A young man, accepted for the African missionary field, reported at New York for “passage,” but found on further examination that his wife could not stand the climate in Africa. He was heartbroken, but he prayerfully returned to his home and determined to make all the money he could to be used on spreading the Kingdom of God over the world. His father, a dentist, had started to make, on the side, an unfermented wine for the [church] communion service. The young man took the business over and developed it until it assumed vast proportions—his name was “Welch,” whose family still manufactures “grape juice.”2

As the old saying goes, “When God closes one door, he opens another.” True, it can be a challenging time “waiting in the hallway” for the next door to open, but as long as we commit and trust our life and way to God every day, in good time the next door will open. Of this we can be sure—during the waiting time there is always a lesson of some kind that God is seeking to teach us and wanting us to learn.

Sometimes it takes a crushing disappointment to make us effective and fruitful and ready for the next door to open.

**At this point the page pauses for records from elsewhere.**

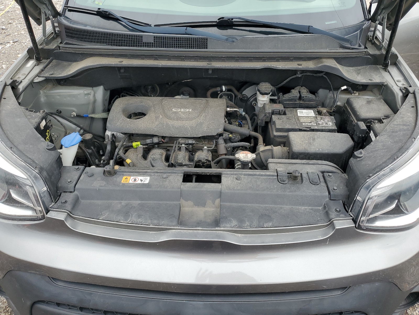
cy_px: 158
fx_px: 315
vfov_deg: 53.1
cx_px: 210
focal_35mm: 26
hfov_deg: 67.3
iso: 50
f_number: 1.5
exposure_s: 1/833
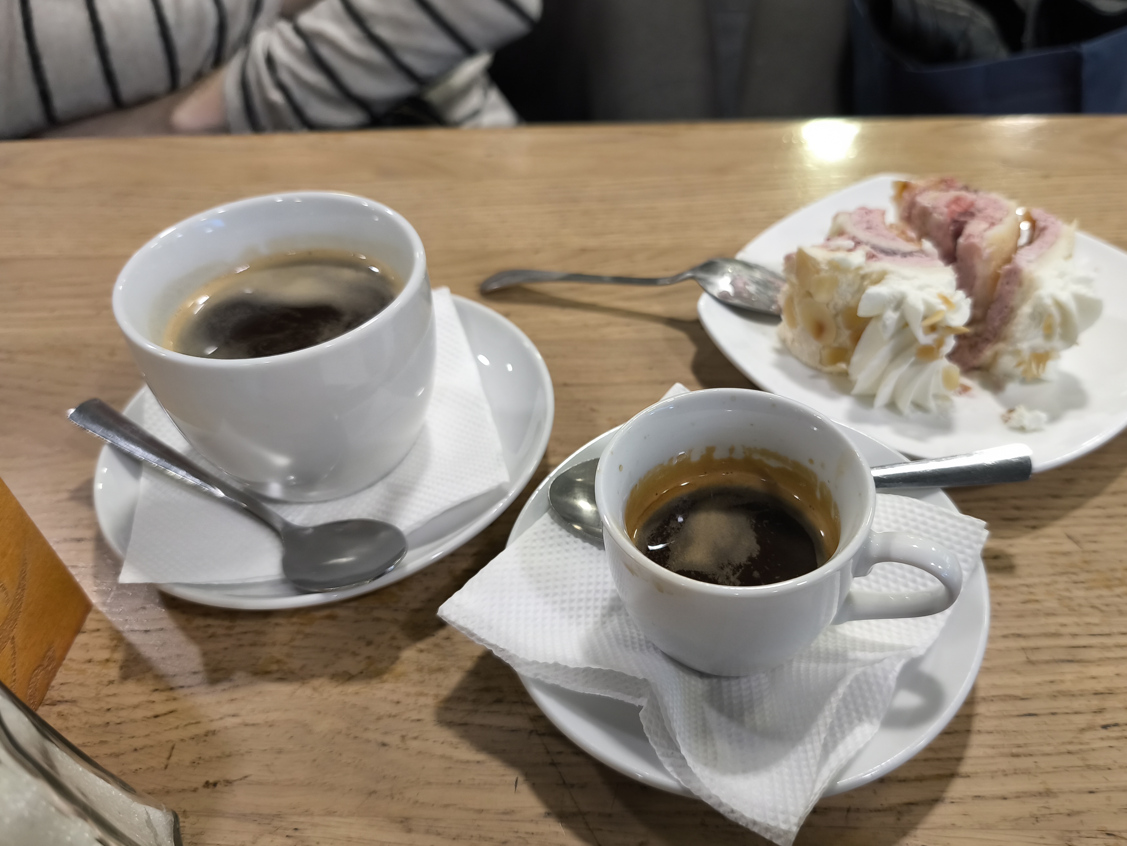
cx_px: 639
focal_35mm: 27
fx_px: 879
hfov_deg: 65.0
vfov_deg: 51.4
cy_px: 416
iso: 500
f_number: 1.6
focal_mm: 6.57
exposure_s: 1/50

Suggested prayer: “Dear God, please help me to see in every disappointment and setback what you are seeking to teach me. Help me to learn that lesson so that I will be ready and prepared for any new door or opportunity you may open for me. Thank you for hearing and answering my prayer. Gratefully, in Jesus’ name. Amen.”

1. Gal. 6:10 (NIV).
2. The Presbyterian Advance, cited in Encyclopedia of 7700 Illustrations, Paul Lee Tan, p. 479.